文摘The boron content of uranium fuel samples with boron concentrations in the range of 0.05–10 μg/g was determined using inductively coupled plasma optical emission spectrometry(ICP-OES) after the uranium was separated by cation exchange. The samples were dissolved in 3 M HNO_3 on a hot plate at 150℃ and evaporated to near dryness. The residues were redissolved in 0.2 M HNO-_3 and passed through a column loaded with Dowex 50WX8-400 resin. Uranium was adsorbed on the resin,while boron was easily eluted with 0.2 M HNO_3. The boron content of the effluent was determined using ICPOES. Several strategies were employed to improve the reliability of the experimentally determined boron content.The addition of mannitol and proper control of the evaporation process were shown to be effective in preventing boron loss during sample dissolution and evaporation. The memory effect was eliminated by flushing the system with 1.5% ammonia for 30 s between successive sample runs,and the matrix match method was used to eliminate the matrix effect arising from mannitol during the ICP-OES analysis.
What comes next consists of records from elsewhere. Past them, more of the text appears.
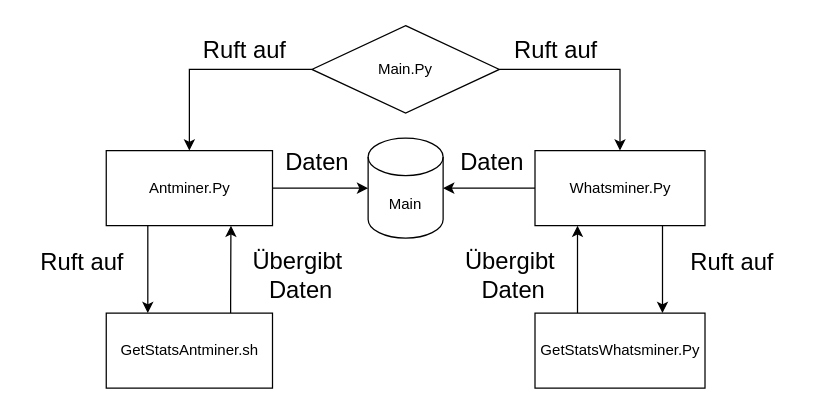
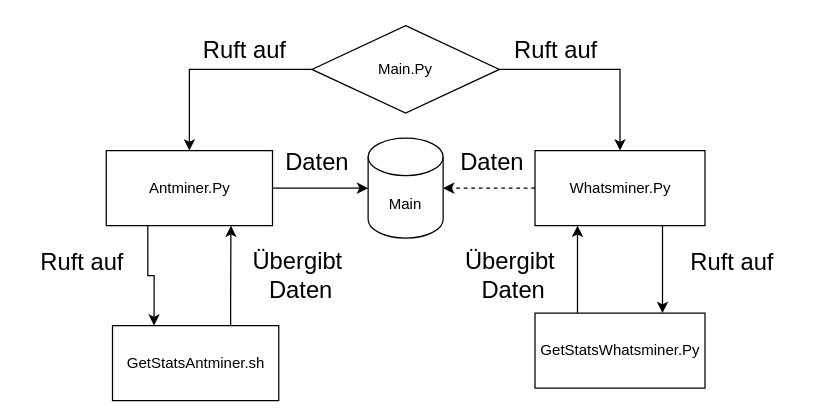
  <mxCell id="0" />
  <mxCell id="1" parent="0" />
  <mxCell id="2" style="edgeStyle=orthogonalEdgeStyle;rounded=0;orthogonalLoop=1;jettySize=auto;html=1;entryX=0.5;entryY=0;entryDx=0;entryDy=0;" edge="1" parent="1" source="4" target="7"><mxGeometry relative="1" as="geometry" /></mxCell>
  <mxCell id="3" style="edgeStyle=orthogonalEdgeStyle;rounded=0;orthogonalLoop=1;jettySize=auto;html=1;entryX=0.5;entryY=0;entryDx=0;entryDy=0;" edge="1" parent="1" source="4" target="5"><mxGeometry relative="1" as="geometry" /></mxCell>
  <mxCell id="4" value="Main.Py" style="rhombus;whiteSpace=wrap;html=1;" vertex="1" parent="1"><mxGeometry x="249" y="20" width="150" height="70" as="geometry" /></mxCell>
  <mxCell id="5" value="Whatsminer.Py" style="rounded=0;whiteSpace=wrap;html=1;" vertex="1" parent="1"><mxGeometry x="427.5" y="120" width="136" height="60" as="geometry" /></mxCell>
  <mxCell id="6" style="edgeStyle=orthogonalEdgeStyle;rounded=0;orthogonalLoop=1;jettySize=auto;html=1;entryX=0.25;entryY=0;entryDx=0;entryDy=0;exitX=0.25;exitY=1;exitDx=0;exitDy=0;" edge="1" parent="1" source="7" target="11"><mxGeometry relative="1" as="geometry" /></mxCell>
  <mxCell id="7" value="Antminer.Py" style="rounded=0;whiteSpace=wrap;html=1;" vertex="1" parent="1"><mxGeometry x="84.5" y="120" width="133" height="60" as="geometry" /></mxCell>
  <mxCell id="8" style="edgeStyle=orthogonalEdgeStyle;rounded=0;orthogonalLoop=1;jettySize=auto;html=1;exitX=0.25;exitY=0;exitDx=0;exitDy=0;entryX=0.25;entryY=1;entryDx=0;entryDy=0;" edge="1" parent="1" source="9" target="5"><mxGeometry relative="1" as="geometry" /></mxCell>
  <mxCell id="9" value="GetStatsWhatsminer.Py" style="rounded=0;whiteSpace=wrap;html=1;" vertex="1" parent="1"><mxGeometry x="427.5" y="250" width="136" height="60" as="geometry" /></mxCell>
  <mxCell id="10" style="edgeStyle=orthogonalEdgeStyle;rounded=0;orthogonalLoop=1;jettySize=auto;html=1;entryX=0.75;entryY=1;entryDx=0;entryDy=0;" edge="1" parent="1" source="11" target="7"><mxGeometry relative="1" as="geometry"><Array as="points"><mxPoint x="184" y="240" /><mxPoint x="184" y="240" /></Array></mxGeometry></mxCell>
- <mxCell id="11" value="GetStatsAntminer.sh" style="rounded=0;whiteSpace=wrap;html=1;" vertex="1" parent="1"><mxGeometry x="84.5" y="250" width="133" height="60" as="geometry" /></mxCell>
+ <mxCell id="11" value="GetStatsAntminer.sh" style="rounded=0;whiteSpace=wrap;html=1;" vertex="1" parent="1"><mxGeometry x="89.5" y="260" width="133" height="60" as="geometry" /></mxCell>
  <mxCell id="12" value="&lt;font style=&quot;font-size: 19px;&quot;&gt;Ruft auf&lt;/font&gt;" style="text;html=1;align=center;verticalAlign=middle;resizable=0;points=[];autosize=1;strokeColor=none;fillColor=none;" vertex="1" parent="1"><mxGeometry x="150" y="20" width="90" height="40" as="geometry" /></mxCell>
  <mxCell id="13" value="&lt;font style=&quot;font-size: 19px;&quot;&gt;Ruft auf&lt;/font&gt;" style="text;html=1;align=center;verticalAlign=middle;resizable=0;points=[];autosize=1;strokeColor=none;fillColor=none;" vertex="1" parent="1"><mxGeometry x="399" y="20" width="90" height="40" as="geometry" /></mxCell>
  <mxCell id="14" style="edgeStyle=orthogonalEdgeStyle;rounded=0;orthogonalLoop=1;jettySize=auto;html=1;entryX=0.75;entryY=0;entryDx=0;entryDy=0;exitX=0.75;exitY=1;exitDx=0;exitDy=0;" edge="1" parent="1" source="5" target="9"><mxGeometry relative="1" as="geometry"><mxPoint x="128" y="190" as="sourcePoint" /><mxPoint x="128" y="260" as="targetPoint" /></mxGeometry></mxCell>
  <mxCell id="15" value="&lt;font style=&quot;font-size: 19px;&quot;&gt;Ruft auf&lt;/font&gt;" style="text;html=1;align=center;verticalAlign=middle;resizable=0;points=[];autosize=1;strokeColor=none;fillColor=none;" vertex="1" parent="1"><mxGeometry x="20" y="190" width="90" height="40" as="geometry" /></mxCell>
  <mxCell id="16" value="&lt;font style=&quot;font-size: 19px;&quot;&gt;Ruft auf&lt;/font&gt;" style="text;html=1;align=center;verticalAlign=middle;resizable=0;points=[];autosize=1;strokeColor=none;fillColor=none;" vertex="1" parent="1"><mxGeometry x="540" y="190" width="90" height="40" as="geometry" /></mxCell>
  <mxCell id="17" value="&lt;font style=&quot;font-size: 19px;&quot;&gt;Übergibt&amp;nbsp;&lt;/font&gt;&lt;div&gt;&lt;font style=&quot;font-size: 19px;&quot;&gt;Daten&lt;/font&gt;&lt;/div&gt;" style="text;html=1;align=center;verticalAlign=middle;resizable=0;points=[];autosize=1;strokeColor=none;fillColor=none;" vertex="1" parent="1"><mxGeometry x="190" y="190" width="100" height="60" as="geometry" /></mxCell>
  <mxCell id="18" value="&lt;font style=&quot;font-size: 19px;&quot;&gt;Übergibt&amp;nbsp;&lt;/font&gt;&lt;div&gt;&lt;font style=&quot;font-size: 19px;&quot;&gt;Daten&lt;/font&gt;&lt;/div&gt;" style="text;html=1;align=center;verticalAlign=middle;resizable=0;points=[];autosize=1;strokeColor=none;fillColor=none;" vertex="1" parent="1"><mxGeometry x="360" y="190" width="100" height="60" as="geometry" /></mxCell>
  <mxCell id="19" value="Main" style="shape=cylinder3;whiteSpace=wrap;html=1;boundedLbl=1;backgroundOutline=1;size=15;" vertex="1" parent="1"><mxGeometry x="294" y="110" width="60" height="80" as="geometry" /></mxCell>
  <mxCell id="20" style="edgeStyle=orthogonalEdgeStyle;rounded=0;orthogonalLoop=1;jettySize=auto;html=1;entryX=0;entryY=0.5;entryDx=0;entryDy=0;entryPerimeter=0;" edge="1" parent="1" source="7" target="19"><mxGeometry relative="1" as="geometry" /></mxCell>
- <mxCell id="21" style="edgeStyle=orthogonalEdgeStyle;rounded=0;orthogonalLoop=1;jettySize=auto;html=1;entryX=1;entryY=0.5;entryDx=0;entryDy=0;entryPerimeter=0;" edge="1" parent="1" source="5" target="19"><mxGeometry relative="1" as="geometry" /></mxCell>
+ <mxCell id="21" style="edgeStyle=orthogonalEdgeStyle;rounded=0;orthogonalLoop=1;jettySize=auto;html=1;entryX=1;entryY=0.5;entryDx=0;entryDy=0;entryPerimeter=0;dashed=1;" edge="1" parent="1" source="5" target="19"><mxGeometry relative="1" as="geometry" /></mxCell>
  <mxCell id="22" value="&lt;font style=&quot;font-size: 19px;&quot;&gt;Daten&lt;/font&gt;" style="text;html=1;align=center;verticalAlign=middle;resizable=0;points=[];autosize=1;strokeColor=none;fillColor=none;" vertex="1" parent="1"><mxGeometry x="357.5" y="110" width="70" height="40" as="geometry" /></mxCell>
  <mxCell id="23" value="&lt;font style=&quot;font-size: 19px;&quot;&gt;Daten&lt;/font&gt;" style="text;html=1;align=center;verticalAlign=middle;resizable=0;points=[];autosize=1;strokeColor=none;fillColor=none;" vertex="1" parent="1"><mxGeometry x="217.5" y="110" width="70" height="40" as="geometry" /></mxCell>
The accuracy of the results of the analysis was determined by addition recovery tests and by comparison with the results of three Chinese certified reference materials(GBW04242, GBW04243, and GBW04232). Using the method we developed, the limit of detection for boron was as low as 0.05 μg/g in uranium fuel samples, and the relative standard deviations for 0.1–0.5 g uranium samples with 0.05–2 μg/g of boron were within 9%.